Later time “saving” technologies created similar time sinks. Stand mixers and pre-made cake mixes might have made dessert making simpler and less time consuming, but they ushered in magazines featuring elaborate cakes that encouraged every woman to master cake decoration. Sewing machines may have once signaled less time to make simple clothing items, but have led to ever-more elaborate Halloween costumes.
Cowan published More Work for Mother in 1983, but she easily could have written it about today’s parents. Look at a parenting blog today and you’ll see ample evidence of the same technological phenomenon. The ease of online shopping is undercut by the amount of research expectant parents put into their baby registries. The fact that home decor supplies are are cheap and plentiful means more exquisitely-decorated nurseries. The existence of high-performance blenders has produced a generation of moms with freezers Tetrised with homemade baby food cubes.
Cowan argues that, as household chores have shifted, their functions have transformed. In women’s magazines, she argued, a chore was depicted “no longer as a chore, but rather, as an expression of the housewife’s personality and her love for her family.” In this view, lunch isn’t just sustenance. The perfectly-arranged bento box is a symbol of love. A parent’s relationships with her children are measured by the depth of her sandwich-cutter collection.
What really worries me about that chip-covered dinner plate is not that people will think I’ve fed my family an unhealthy meal, but that they’ll think I don’t love my family, at least not enough.
When my cart is piled high with macaroni and cheese or the checkout conveyor is transporting seven types of conversation hearts, I’m compelled to explain myself. “I’m a writer! We’re doing research!” I’m not worried that the cashier fears my son’s inevitable Type 2 diabetes. I’m worried that she thinks I don’t love him.

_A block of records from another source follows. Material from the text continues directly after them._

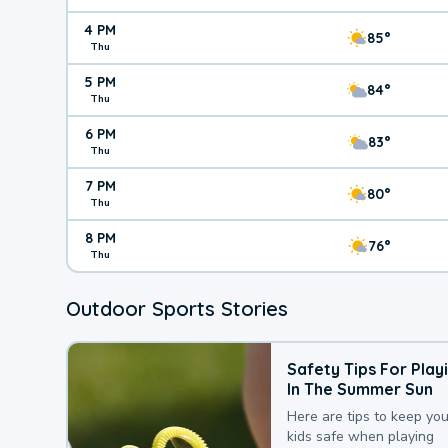
4 PM
85°
Thu
5 PM
84°
Thu
6 PM
83°
Thu
7 PM
80°
Thu
8 PM
76°
Thu
Outdoor Sports Stories
Safety Tips For Play
In The Summer Sun
Here are tips to keep you
kids safe when playing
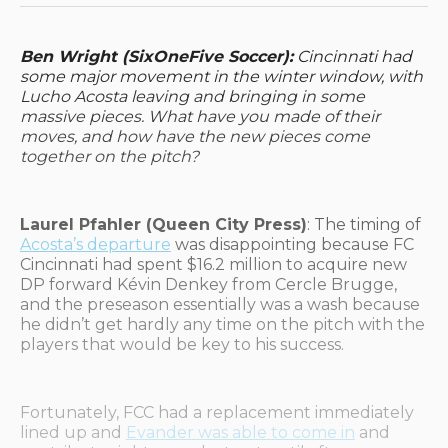
Ben Wright (SixOneFive Soccer):
Cincinnati had
some major movement in the winter window, with
Lucho Acosta leaving and bringing in some
massive pieces. What have you made of their
moves, and how have the new pieces come
together on the pitch?
Laurel Pfahler (Queen City Press)
: The timing of
Acosta’s departure
was disappointing because FC
Cincinnati had spent $16.2 million to acquire new
DP forward Kévin Denkey from Cercle Brugge,
and the preseason essentially was a wash because
he didn’t get hardly any time on the pitch with the
players that would be key to his success.
Fortunately, FCC had a replacement immediately
lined up and
Evander was able to come in
and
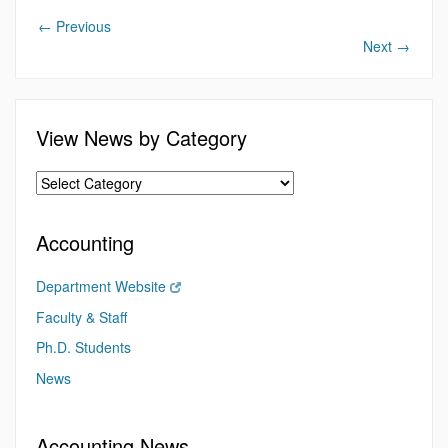
←
Previous
Next
→
View News by Category
Accounting
Department Website
Faculty & Staff
Ph.D. Students
News
Accounting News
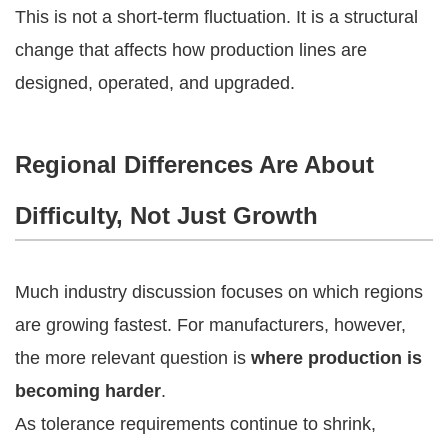
This is not a short-term fluctuation. It is a structural
change that affects how production lines are
designed, operated, and upgraded.
Regional Differences Are About
Difficulty, Not Just Growth
Much industry discussion focuses on which regions
are growing fastest. For manufacturers, however,
the more relevant question is
where production is
becoming harder
.
As tolerance requirements continue to shrink,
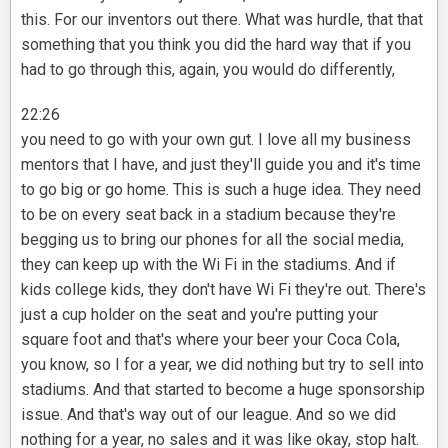
this. For our inventors out there. What was hurdle, that that
something that you think you did the hard way that if you
had to go through this, again, you would do differently,
22:26
you need to go with your own gut. I love all my business
mentors that I have, and just they'll guide you and it's time
to go big or go home. This is such a huge idea. They need
to be on every seat back in a stadium because they're
begging us to bring our phones for all the social media,
they can keep up with the Wi Fi in the stadiums. And if
kids college kids, they don't have Wi Fi they're out. There's
just a cup holder on the seat and you're putting your
square foot and that's where your beer your Coca Cola,
you know, so I for a year, we did nothing but try to sell into
stadiums. And that started to become a huge sponsorship
issue. And that's way out of our league. And so we did
nothing for a year, no sales and it was like okay, stop halt.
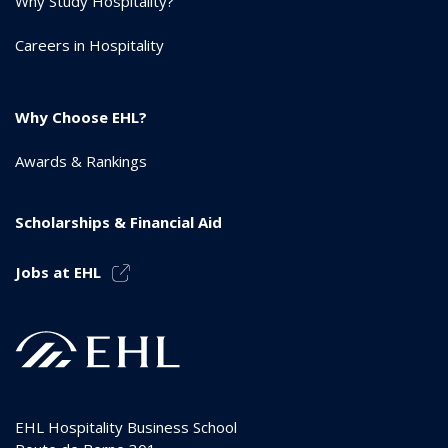
Why Study Hospitality?
Careers in Hospitality
Why Choose EHL?
Awards & Rankings
Scholarships & Financial Aid
Jobs at EHL
EHL Hospitality Business School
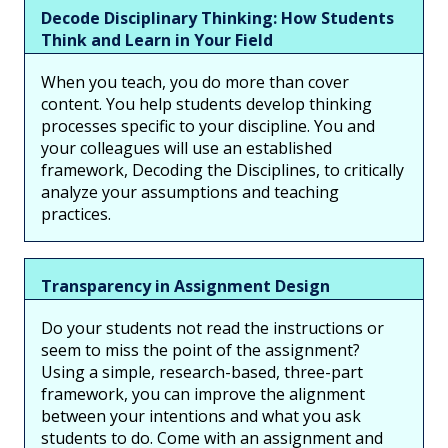
Decode Disciplinary Thinking: How Students
Think and Learn in Your Field
When you teach, you do more than cover
content. You help students develop thinking
processes specific to your discipline. You and
your colleagues will use an established
framework, Decoding the Disciplines, to critically
analyze your assumptions and teaching
practices.
Transparency in Assignment Design
Do your students not read the instructions or
seem to miss the point of the assignment?
Using a simple, research-based, three-part
framework, you can improve the alignment
between your intentions and what you ask
students to do. Come with an assignment and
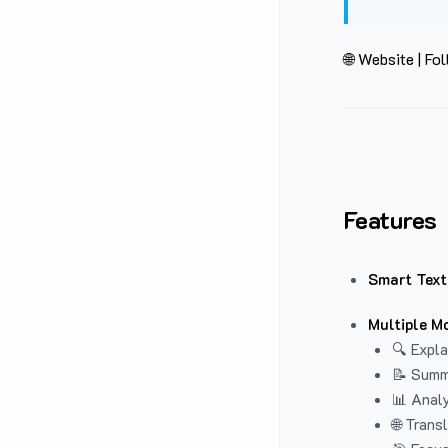
🌐 Website
|
Fol
Features
Smart Text
Multiple M
🔍 Expla
📝 Summ
📊 Analy
🌐 Trans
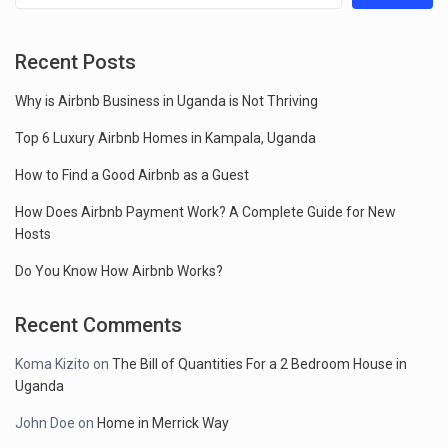
Recent Posts
Why is Airbnb Business in Uganda is Not Thriving
Top 6 Luxury Airbnb Homes in Kampala, Uganda
How to Find a Good Airbnb as a Guest
How Does Airbnb Payment Work? A Complete Guide for New
Hosts
Do You Know How Airbnb Works?
Recent Comments
Koma Kizito
on
The Bill of Quantities For a 2 Bedroom House in
Uganda
John Doe
on
Home in Merrick Way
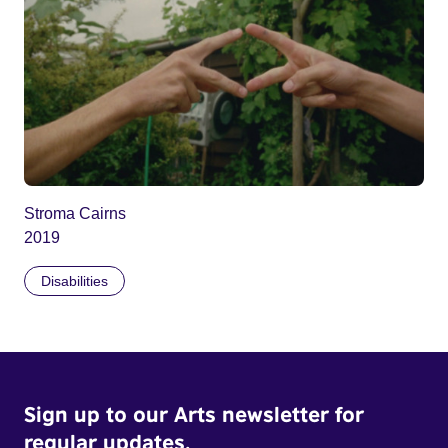
Stroma Cairns
2019
Disabilities
Sign up to our Arts newsletter for
regular updates.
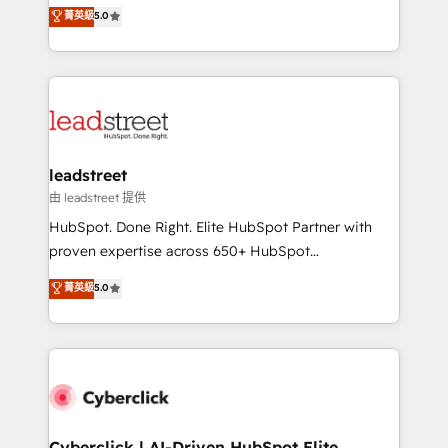
grow with clarity, confidence, and intelligence.
菁英級
5.0
optimize the revenue lifecycle—lead generation to
Operating across the UK, Netherlands, Ireland, and
retention—by refining processes and eliminating
Canada, we’ve delivered thousands of successful
inefficiencies. Using HubSpot tools and data-driven
HubSpot projects for mid-market and enterprise
strategies, we create scalable solutions that
clients worldwide, with over 10 years experience. We
maximize profitability and adapt to your goals.
combine HubSpot, data, and AI to design connected
go-to-market systems that align people, process,
and technology for predictable, scalable revenue
leadstreet
growth. Our expertise spans RevOps, CRM and data
由 leadstreet 提供
architecture, AI enablement, and strategic marketing,
HubSpot. Done Right. Elite HubSpot Partner with
delivered through our proprietary FLAIR framework
proven expertise across 650+ HubSpot
for responsible AI adoption. As a HubSpot Elite
implementations. With 12+ years of HubSpot
菁英級
5.0
Partner and ISO 27001:2022 certified consultancy,
experience, we help you use the HubSpot platform
we blend strategy, creativity, and technology to help
to its fullest capacity, improve your current HubSpot
organisations scale smarter and grow stronger.
website, or build your new one.
Cyberclick | AI-Driven HubSpot Elite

A recipe for overcoming food guilt
When I put it in words, I realize how ridiculous my reflexive fear of food judgment was. I know I love my son. My son knows I love him. Eating chips for dinner every night would not change this. But might eating chips for dinner help me swallow that fear?
There are plenty of ways to eat chips for dinner while still being healthy (I’ve even written about it). One of my students’ families used to eat “walking tacos,” which is a mixture of spiced ground beef, lettuce, and cheese dropped into snack-size bags of chips. Judging by the number of walking taco recipes online, as well as Frito-Lay’s line of extra wide Walking Taco bags, hers was not the only family. Depending on what you put on them, nachos can also be a relatively balanced meal.
But neither of these options work for me, because they create soggy chips, an unacceptable compromise to make for the illusion of healthy eating. Moreover, they’re presented as excuses. It’s okay to eat chips because salsa is salad. It’s okay to eat chips because cheese and guacamole are protein.
So last night, we just ate chips. Well, my husband and I used the chips as vehicles for unconscionable amounts of guacamole. But my son stuck to chips. He was delighted. We were all full. We will eat regular dinner tonight. And we still all love each other.